A spingerlo a compiere un gesto del genere e a stravolgere la sua vita, sino a poco tempo fa tranquilla, probabilmente il vizio del gioco. A seguito di accurati accertamenti svolti sul territorio e dopo aver esaminato le immagini delle telecamere dell'ufficio postale, ieri i carabinieri hanno bussato alla porta di carta sua, lasciando di stucco la moglie. Nell'abitazione, fra le sue cose, c'era ancora parte della refurtiva e c'erano anche il cappello, gli abiti e le due armi utilizzate per mettere a segno il colpo. Trovato e sequestrato inoltre un foglio che aveva esibito durante la rapina in cui aveva scritto a mano, con un pennarello rosso: «E' una rapina, non denunciate altrimenti ammazzo i vostri genitori. Sono disperato», terminando poi la frase con un “Grazie”.

Nell'insieme, tutto alquanto insolito tanto da lasciare, sin dai primi istanti, spiazzate le stesse dipendenti delle Poste. L'uomo, attorno alle 13, mascherina in volto e cappello in testa, era entrato nell'ufficio come un normalissimo cliente, come uno dei tanti signori di una certa età che vanno a riscuotere la pensione o a pagare le bollette. Poi però si era avvicinato al bancone e aveva mostrato il coltello arraffato in cucina e il martello, spaventandole e costringendole ad aprire la cassa e a consegnargli i soldi. Quindi, la fuga prima a piedi e poi, stando ad alcune testimonianze, a bordo di una vettura lasciata nelle vicinanze, con cui aveva fatto perdere le tracce. A riprendere interamente la scena i sistemi di videosorveglianza, i cui filmati avevano lasciato gli stessi carabinieri senza parole.

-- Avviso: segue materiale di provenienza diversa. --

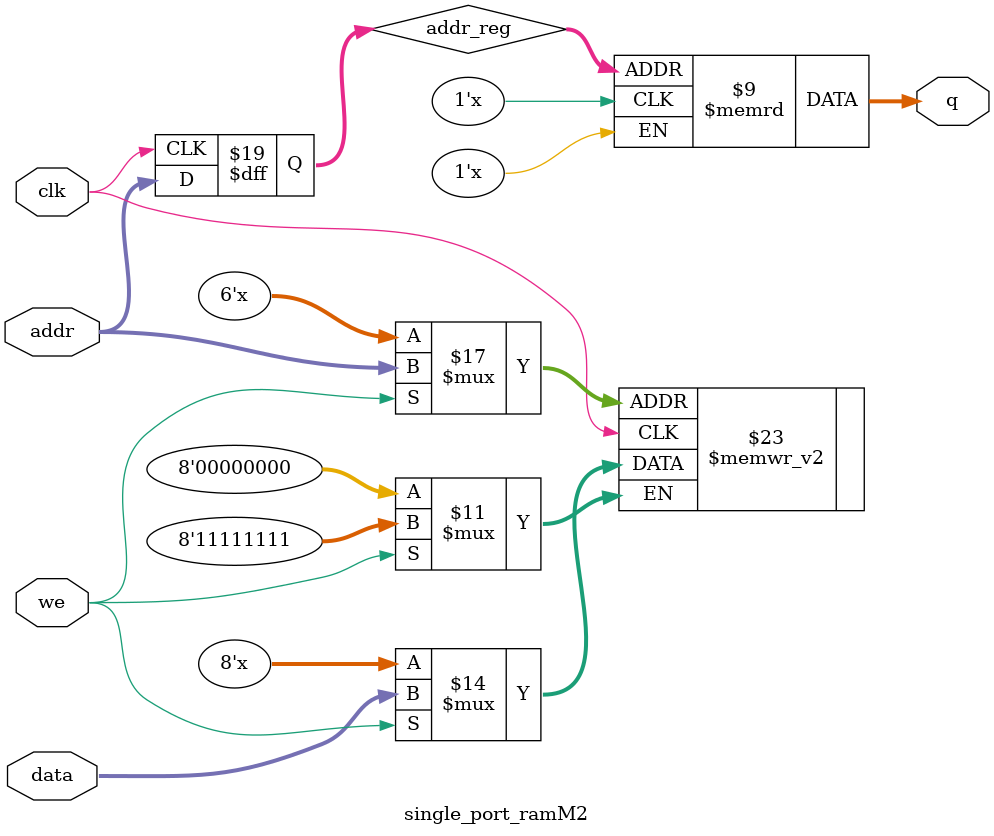
<source format=v>

module single_port_ramM2 
#(parameter DATA_WIDTH=8, parameter ADDR_WIDTH=6)
(
	input [(DATA_WIDTH-1):0] data,
	input [(ADDR_WIDTH-1):0] addr,
	input we, clk,
	output [(DATA_WIDTH-1):0] q
);

	// Declare the RAM variable
	reg [DATA_WIDTH-1:0] ram[2**ADDR_WIDTH-1:0];

	// Variable to hold the registered read address
	reg [ADDR_WIDTH-1:0] addr_reg;

	always @ (posedge clk)
	begin
		// Write
		if (we)
			ram[addr] <= data;

		addr_reg <= addr;
	end

	// Continuous assignment implies read returns NEW data.
	// This is the natural behavior of the TriMatrix memory
	// blocks in Single Port mode.  
	assign q = ram[addr_reg];

endmodule

</source>
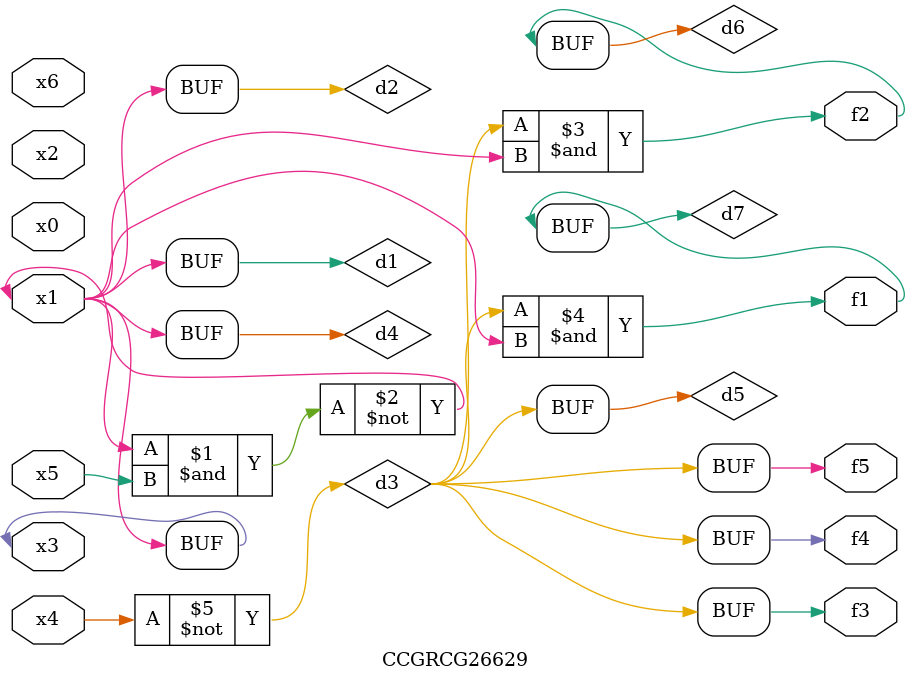
<source format=v>
module CCGRCG26629(
	input x0, x1, x2, x3, x4, x5, x6,
	output f1, f2, f3, f4, f5
);

	wire d1, d2, d3, d4, d5, d6, d7;

	buf (d1, x1, x3);
	nand (d2, x1, x5);
	not (d3, x4);
	buf (d4, d1, d2);
	buf (d5, d3);
	and (d6, d3, d4);
	and (d7, d3, d4);
	assign f1 = d7;
	assign f2 = d6;
	assign f3 = d5;
	assign f4 = d5;
	assign f5 = d5;
endmodule

</source>
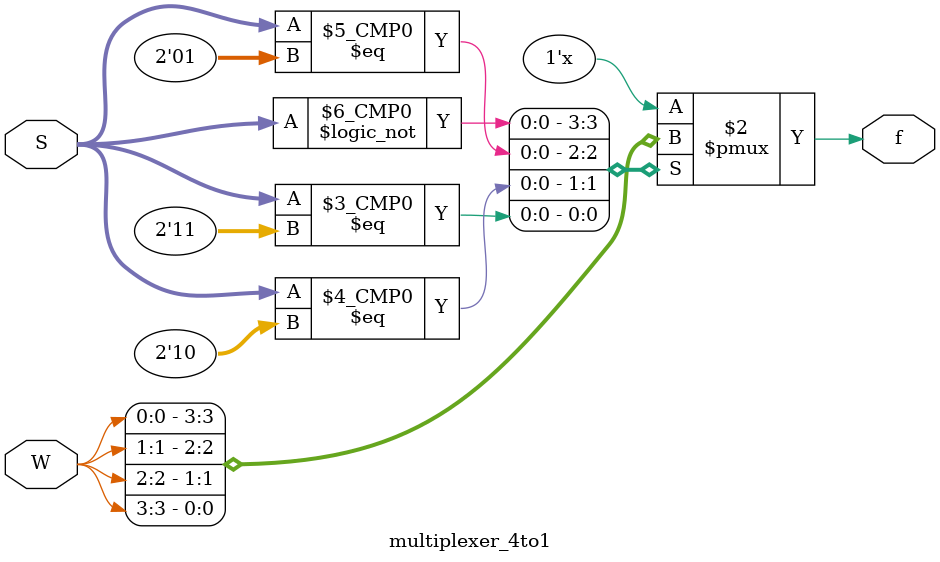
<source format=v>
module multiplexer_4to1(input[3:0] W, input[1:0] S, output reg f);
    always @(W, S) begin
        case (S)
            0: f = W[0];
            1: f = W[1];
            2: f = W[2];
            3: f = W[3];
        endcase
    end
    endmodule
</source>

Da quei video, non l'immagine del classico tossicodipendente o balordo alla ricerca di soldi, ma una persona anziana in evidente difficoltà e con un profondo disagio.

Sin dai primi istanti era apparso tutto come un fatto gravissimo, ma più che di criminalità, di emergenza sociale. E così di fatto, alla fine, si è rivelato. Ieri mattina, quando i carabinieri, coordinati dal comandante Giovanni De Rosa, si sono presentati a casa sua per la perquisizione e per comunicargli che dovrà rispondere davanti al giudice dei reati di rapina aggravata e porto abusivo di arma bianca, non ha voluto dire nulla. E' rimasto muto, in silenzio, perfettamente consapevole però del gesto compiuto. Un gesto a cui sarebbe stato spinto in quel momento dalla necessità di racimolare più soldi possibili per poter giocare.